_TASK PROMPT_: Among the entries below, count the lines that contain the word "tspan". Write down only the total.

_EXTRACTED RECORDS_:

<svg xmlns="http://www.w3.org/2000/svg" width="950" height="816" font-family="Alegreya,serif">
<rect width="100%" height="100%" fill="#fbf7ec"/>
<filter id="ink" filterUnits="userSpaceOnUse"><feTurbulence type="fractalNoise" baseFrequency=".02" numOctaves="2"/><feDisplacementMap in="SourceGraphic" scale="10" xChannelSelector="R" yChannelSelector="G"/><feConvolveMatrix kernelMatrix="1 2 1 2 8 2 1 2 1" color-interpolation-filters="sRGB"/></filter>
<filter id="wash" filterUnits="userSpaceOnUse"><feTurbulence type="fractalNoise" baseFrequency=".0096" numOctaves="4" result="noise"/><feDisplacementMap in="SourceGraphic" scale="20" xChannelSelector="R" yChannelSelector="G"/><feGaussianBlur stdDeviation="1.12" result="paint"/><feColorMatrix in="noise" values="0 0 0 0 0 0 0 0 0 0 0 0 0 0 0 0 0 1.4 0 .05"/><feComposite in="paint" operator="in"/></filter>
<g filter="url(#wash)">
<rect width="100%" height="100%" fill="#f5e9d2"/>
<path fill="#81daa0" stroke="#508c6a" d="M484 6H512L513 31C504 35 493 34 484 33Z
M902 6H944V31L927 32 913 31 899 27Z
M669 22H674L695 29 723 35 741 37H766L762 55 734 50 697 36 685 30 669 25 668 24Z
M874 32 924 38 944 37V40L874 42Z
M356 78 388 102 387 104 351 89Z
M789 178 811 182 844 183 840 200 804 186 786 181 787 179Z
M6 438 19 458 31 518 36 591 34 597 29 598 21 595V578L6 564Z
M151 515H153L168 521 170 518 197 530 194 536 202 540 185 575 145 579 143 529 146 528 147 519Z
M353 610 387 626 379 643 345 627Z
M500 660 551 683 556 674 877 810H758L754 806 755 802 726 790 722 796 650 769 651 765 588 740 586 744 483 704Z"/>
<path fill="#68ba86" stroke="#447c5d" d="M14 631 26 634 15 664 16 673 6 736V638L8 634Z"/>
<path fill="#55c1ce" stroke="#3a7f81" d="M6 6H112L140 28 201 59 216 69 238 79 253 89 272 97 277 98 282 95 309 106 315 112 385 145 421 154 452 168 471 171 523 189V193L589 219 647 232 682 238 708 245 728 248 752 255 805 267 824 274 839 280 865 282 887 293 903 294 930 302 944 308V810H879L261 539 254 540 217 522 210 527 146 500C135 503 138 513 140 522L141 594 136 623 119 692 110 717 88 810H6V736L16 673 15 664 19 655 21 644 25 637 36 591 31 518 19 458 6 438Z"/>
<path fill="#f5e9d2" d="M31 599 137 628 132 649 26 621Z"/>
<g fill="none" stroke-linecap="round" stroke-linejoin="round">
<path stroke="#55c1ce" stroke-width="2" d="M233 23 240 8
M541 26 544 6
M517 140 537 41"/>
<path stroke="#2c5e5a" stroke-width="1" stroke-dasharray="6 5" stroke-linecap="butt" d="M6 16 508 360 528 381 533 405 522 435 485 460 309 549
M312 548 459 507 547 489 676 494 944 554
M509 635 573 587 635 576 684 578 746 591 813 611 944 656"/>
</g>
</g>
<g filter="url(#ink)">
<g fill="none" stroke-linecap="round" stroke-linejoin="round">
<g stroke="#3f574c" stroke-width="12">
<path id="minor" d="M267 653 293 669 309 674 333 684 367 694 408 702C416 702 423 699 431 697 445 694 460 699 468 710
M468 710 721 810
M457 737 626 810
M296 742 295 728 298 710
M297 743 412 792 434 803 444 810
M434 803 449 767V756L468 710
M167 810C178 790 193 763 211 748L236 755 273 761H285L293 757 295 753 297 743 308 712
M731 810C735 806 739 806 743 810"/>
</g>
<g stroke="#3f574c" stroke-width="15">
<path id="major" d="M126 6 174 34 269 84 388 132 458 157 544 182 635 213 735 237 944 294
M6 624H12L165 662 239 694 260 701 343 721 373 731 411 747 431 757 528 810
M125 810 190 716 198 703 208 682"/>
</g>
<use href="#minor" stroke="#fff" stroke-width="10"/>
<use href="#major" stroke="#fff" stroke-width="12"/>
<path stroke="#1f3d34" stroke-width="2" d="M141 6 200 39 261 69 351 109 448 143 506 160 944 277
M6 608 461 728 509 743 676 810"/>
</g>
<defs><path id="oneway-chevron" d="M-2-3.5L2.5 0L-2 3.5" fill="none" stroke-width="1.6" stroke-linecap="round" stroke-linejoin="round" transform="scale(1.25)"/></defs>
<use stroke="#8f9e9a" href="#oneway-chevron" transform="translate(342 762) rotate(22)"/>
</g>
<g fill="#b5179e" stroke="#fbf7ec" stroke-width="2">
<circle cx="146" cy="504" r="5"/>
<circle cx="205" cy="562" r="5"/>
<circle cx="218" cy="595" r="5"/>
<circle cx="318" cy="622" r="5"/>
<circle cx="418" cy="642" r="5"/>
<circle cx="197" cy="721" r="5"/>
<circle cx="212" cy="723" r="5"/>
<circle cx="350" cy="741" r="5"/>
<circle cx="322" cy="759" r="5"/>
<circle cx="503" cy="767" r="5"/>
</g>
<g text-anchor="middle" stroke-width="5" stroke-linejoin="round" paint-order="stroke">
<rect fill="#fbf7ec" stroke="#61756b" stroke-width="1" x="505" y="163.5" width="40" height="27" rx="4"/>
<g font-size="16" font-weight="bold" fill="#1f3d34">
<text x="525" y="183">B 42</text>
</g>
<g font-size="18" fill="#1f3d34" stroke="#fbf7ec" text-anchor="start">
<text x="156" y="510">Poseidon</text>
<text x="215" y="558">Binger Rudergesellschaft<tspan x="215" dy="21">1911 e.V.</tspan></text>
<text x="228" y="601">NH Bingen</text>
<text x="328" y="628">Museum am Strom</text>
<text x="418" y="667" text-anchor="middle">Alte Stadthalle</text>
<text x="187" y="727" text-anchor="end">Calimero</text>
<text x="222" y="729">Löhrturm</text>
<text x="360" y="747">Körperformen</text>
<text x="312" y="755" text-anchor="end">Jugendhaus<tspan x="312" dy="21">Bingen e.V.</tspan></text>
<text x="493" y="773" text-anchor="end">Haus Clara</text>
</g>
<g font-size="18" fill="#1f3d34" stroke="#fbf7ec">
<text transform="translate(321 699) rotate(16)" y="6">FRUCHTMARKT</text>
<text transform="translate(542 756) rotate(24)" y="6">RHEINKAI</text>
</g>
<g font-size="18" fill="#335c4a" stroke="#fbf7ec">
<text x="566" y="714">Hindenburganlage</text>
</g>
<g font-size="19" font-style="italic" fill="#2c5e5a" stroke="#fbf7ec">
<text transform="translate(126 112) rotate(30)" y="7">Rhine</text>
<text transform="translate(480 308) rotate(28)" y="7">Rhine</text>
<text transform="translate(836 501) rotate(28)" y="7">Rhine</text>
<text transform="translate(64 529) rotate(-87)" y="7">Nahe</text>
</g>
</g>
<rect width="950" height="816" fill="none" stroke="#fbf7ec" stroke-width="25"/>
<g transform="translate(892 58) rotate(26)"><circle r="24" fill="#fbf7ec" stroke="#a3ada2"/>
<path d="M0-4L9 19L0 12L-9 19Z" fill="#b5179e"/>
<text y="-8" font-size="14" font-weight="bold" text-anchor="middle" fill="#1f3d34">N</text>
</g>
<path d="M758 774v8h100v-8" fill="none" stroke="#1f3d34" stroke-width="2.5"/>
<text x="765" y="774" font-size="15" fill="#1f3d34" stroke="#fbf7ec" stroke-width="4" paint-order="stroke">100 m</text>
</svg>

_SOLUTION FOR THIS EXERCISE_: 2